Located at the far west end of the Hexi Corridor, Dunhuang is an important thoroughfare on the ancient Silk Road. With Sanwei Mountain in the east, Mingsha Mountain in the south, desert to the west, and the Taklimakan, and Gobi to the north, Dunhuang is connected to the Tianshan Mountains.
The unique mix of elevation, together with the desert oasis environment provides the setting for extreme temperature variation. On any given day while exploring on a Dunhuang tour, you can find yourself scorched by daytime highs of 40°C and freezing at night in sub-zero lows.
If you’re ‘unlucky’ enough to find yourself in Dunhuang on a day that it rains, you needn’t be concerned. There is an average of just 21 rainy days each year during which very little rain falls (a mere 42 millimeters!).
The good thing is, this hot, dry climate is perfect for preservation - and it’s the very reason the world famous Mogao Caves, displaying arguably the finest collection of Buddhist art, have survived in such pristine condition for over a thousand years.
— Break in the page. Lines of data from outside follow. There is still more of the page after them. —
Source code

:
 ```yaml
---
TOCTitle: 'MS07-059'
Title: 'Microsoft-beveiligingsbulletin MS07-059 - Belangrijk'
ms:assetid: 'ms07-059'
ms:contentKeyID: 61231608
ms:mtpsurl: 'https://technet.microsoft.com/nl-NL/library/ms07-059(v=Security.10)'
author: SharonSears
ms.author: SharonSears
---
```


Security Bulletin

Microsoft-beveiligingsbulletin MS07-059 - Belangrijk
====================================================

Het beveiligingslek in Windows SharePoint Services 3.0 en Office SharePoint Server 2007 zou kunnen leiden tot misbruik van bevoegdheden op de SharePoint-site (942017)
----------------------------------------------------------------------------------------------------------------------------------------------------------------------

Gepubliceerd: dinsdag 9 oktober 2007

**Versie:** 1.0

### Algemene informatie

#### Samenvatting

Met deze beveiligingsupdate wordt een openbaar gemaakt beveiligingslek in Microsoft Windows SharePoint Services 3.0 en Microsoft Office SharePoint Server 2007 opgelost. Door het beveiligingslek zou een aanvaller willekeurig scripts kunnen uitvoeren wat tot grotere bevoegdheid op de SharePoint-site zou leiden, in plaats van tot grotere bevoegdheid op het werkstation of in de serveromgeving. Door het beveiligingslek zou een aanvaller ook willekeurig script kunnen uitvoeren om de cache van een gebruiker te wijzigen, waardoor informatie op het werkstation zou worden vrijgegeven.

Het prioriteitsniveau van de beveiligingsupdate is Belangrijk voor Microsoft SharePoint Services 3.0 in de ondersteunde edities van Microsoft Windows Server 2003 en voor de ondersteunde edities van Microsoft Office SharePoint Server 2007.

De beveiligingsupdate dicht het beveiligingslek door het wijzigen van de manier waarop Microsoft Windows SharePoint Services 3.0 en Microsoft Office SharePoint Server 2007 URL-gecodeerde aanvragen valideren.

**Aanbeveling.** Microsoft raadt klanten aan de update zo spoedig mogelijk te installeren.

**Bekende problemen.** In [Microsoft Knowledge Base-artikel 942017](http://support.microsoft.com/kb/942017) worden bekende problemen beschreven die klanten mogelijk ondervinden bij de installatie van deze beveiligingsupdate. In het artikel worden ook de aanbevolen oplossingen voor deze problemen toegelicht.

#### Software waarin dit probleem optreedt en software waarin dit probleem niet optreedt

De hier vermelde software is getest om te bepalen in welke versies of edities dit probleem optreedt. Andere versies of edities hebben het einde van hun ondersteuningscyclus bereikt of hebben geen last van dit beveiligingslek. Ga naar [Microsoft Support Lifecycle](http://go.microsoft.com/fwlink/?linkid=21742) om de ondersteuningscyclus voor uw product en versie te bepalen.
The caves alone, which are rich in history, scholarship, and art are worth the visit, so be sure to time your arrival so it coincides with a time of year when the heat is most manageable, namely from May to October.
A place of quintessentially Chinese natural beauty, Guilin is synonymous with the osmanthus flowers (Guihua) and karst stone mountains that are found in proximity to the city and along the Li River to Yangshuo.
Guilin also has a reputation for its favorable climate, which was praised by the poet Du Fu from the Tang Dynasty who claimed "All the five ridges are hot, but only Guilin is pleasant".
It snows infrequently in Guilin and the weather is ideal for all year round blooming of flowers. With an average low of 9℃ and average high of 28℃, it’s easy to understand why Guilin held such appeal historically and still does today.
Due to its more temperate climate, humidity is a factor in Guilin, however it is definitely a city that can be visited all year round. Just remember to bring an umbrella if you’re planning to travel in spring because this is when most rain falls.
Lhasa is a destination that is aptly named ‘Sunshine City’. The small temperature variations throughout the year, but frequently large changes in daily temperatures, makes Lhasa unique among the list of best places to visit in China.
Located in the middle of the Tibet Plateau on the north side of the Himalayas at an altitude of 3,650 meters Lhasa sits in the plain of the middle valley of the Lhasa River. As you’d expect with a place that seems to almost touch the clouds, it can get very cold. Expect sub-zero temperatures. In fact, locals say that Lhasa enjoys ‘four seasons in a day and a cold winter throughout the year’. This is the ever-practical Tibetans dress as they do. The traditional robe allows the wearer to remove it from one shoulder during the day to stay cool, and then reposition as the sun goes down to stay warm.
Many travelers take advantage of Hong Kong’s convenience as a travel thoroughfare and why not? Certainly, Hong Kong’s climate lends itself to a visit on route to China.
With a mild average annual temperature of 22.8°C that belies the heat and humidity of Hong Kong’s summer, you may want to time your transit through Hong Kong to avoid the warmer months between May to September. During this peak period, there are significant rainfalls and typhoons, both of which can detract from your holiday experience, so best to time your holiday in Hong Kong with the arrival of autumn from September to November. It’s when you’ll find there is plenty of sunshine balanced by balmy breezes that come in from the Pacific Ocean.